DX Unified Infrastructure Management

  • 1.  LUA won't restart my web server running on Solaris x86 i.e. the restart is using putty and plink method

    Posted Oct 09, 2008 06:40 AM
    Hi,

    I wrote a Restart-PWSDS1_2.bat file that lives on the hub.  This batch file contains a line

    ""D:\Program Files\Putty\plink.exe" -i D:\WIT\jobs\wit\.ssh2\nanimbus5-rsa-key-1024-20080513-x86.ppk -batch aiadm@ds6 /www/PWSDS1_2/BOUNCESERVER &"

    This line is basically using plink to login into my remote server 'ds6' (an x86 host that runs on Solaris 10) then executes the bounceserver script to restart my web server. 

    I could run Restart-PWSDS1_2.bat directly on the localhost where the hub resides.  My remote web server was restarted successfully.  Afterward, I added the below to my nas->Script->Restart-PWSDS1_2

    ret = os.execute("D:\\WIT\\Commands\\Restart\\Restart-PWSDS1_2.bat")
    if (ret == 0) then
    nimbus.alarm (1,"Restarted server PWSDS1_2 ... SUCCESS")
    print ("Success")
    else
    nimbus.alarm (5,"Restarted server PWSDS1_2 ... FAILURE!")
    print ("Failed")
    end

    I ran the script via the nas->Scripts->Restart-PWSDS1_2->right click (Run).  A 'Success' message appeared after I ran it, but when I checked my remote web server, it did not get restarted and the timestamp of the WS pid also validated that.

    I also send the output of the Restart-PWSDS1_2.bat to a log file.  This log got the latest info that running the script Restart-PWSDS1_2 in the nas did make the call to the Restart-PWSDS1_2.bat, but the remote web server was not restarted at all.

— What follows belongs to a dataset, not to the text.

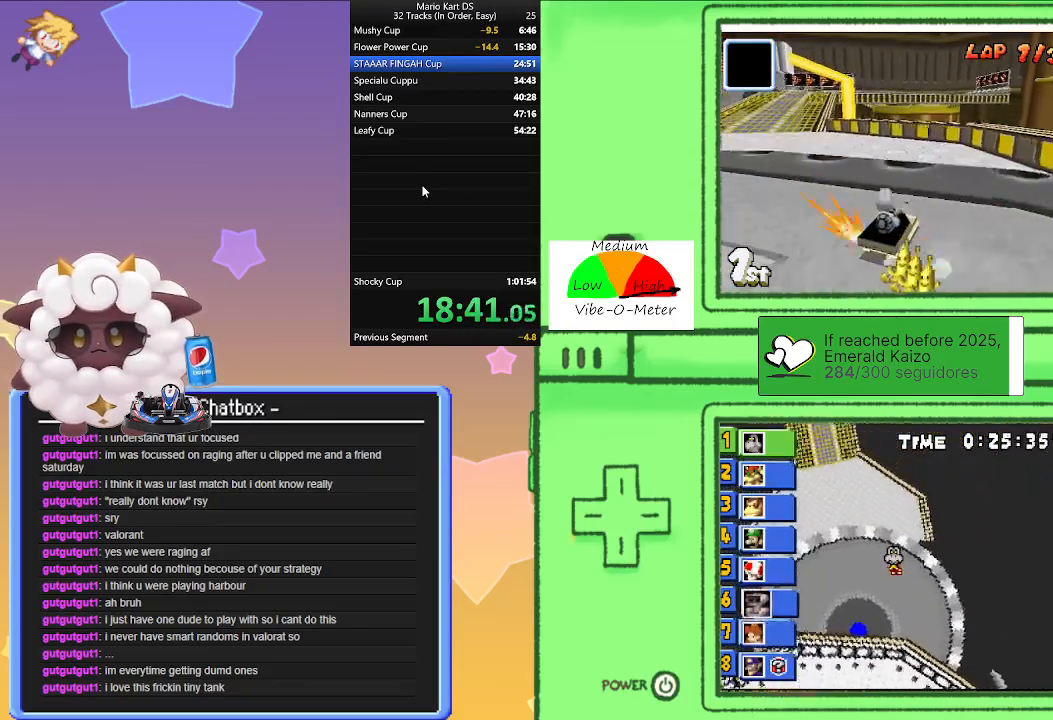
{"buttons": ["A"], "left_stick": "center", "events": [[67, "R1", "up"], [83, "left_stick", "left"], [467, "left_stick", "center"]]}
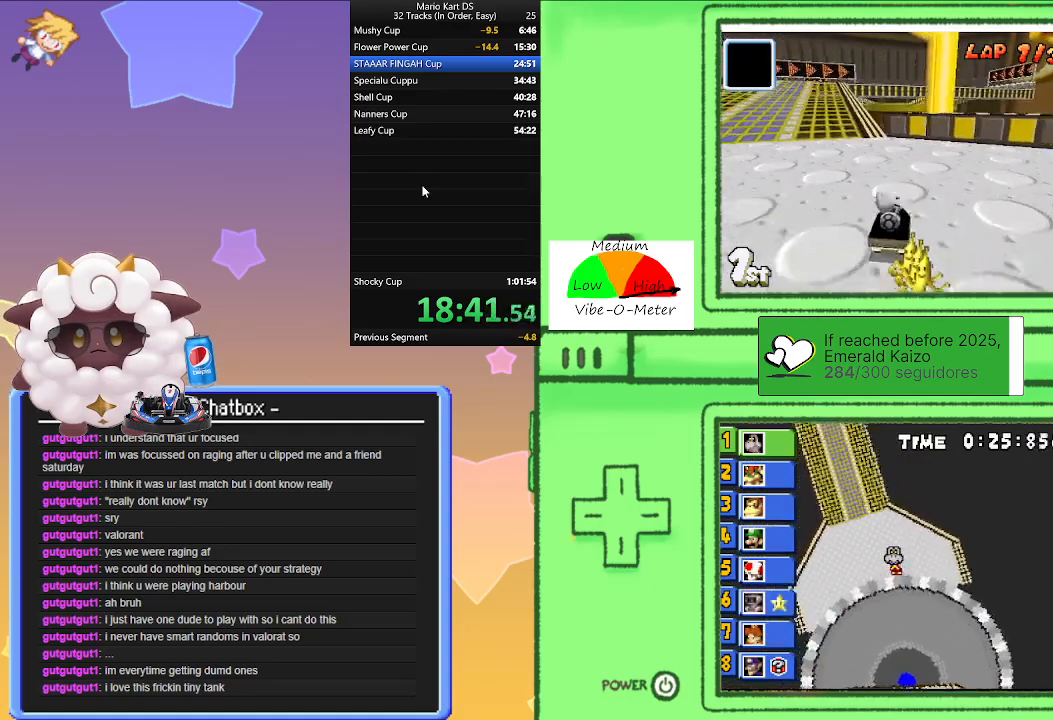
{"buttons": ["A", "R1"], "left_stick": "center", "events": [[50, "R1", "down"], [50, "left_stick", "right"], [233, "left_stick", "center"]]}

    Let me know if you need more info to help me with this one. 

    Thanks,
    Hoang


  • 2.  LUA won't restart my web server running on Solaris x86 i.e. the restart is using putty and plink method
    Best Answer

    Posted Oct 10, 2008 09:08 AM

    Remember that all probes run in a different context than your user-login.  I would first try out a simple plink "echo Hello World" and then capture that output in a action.command() statement.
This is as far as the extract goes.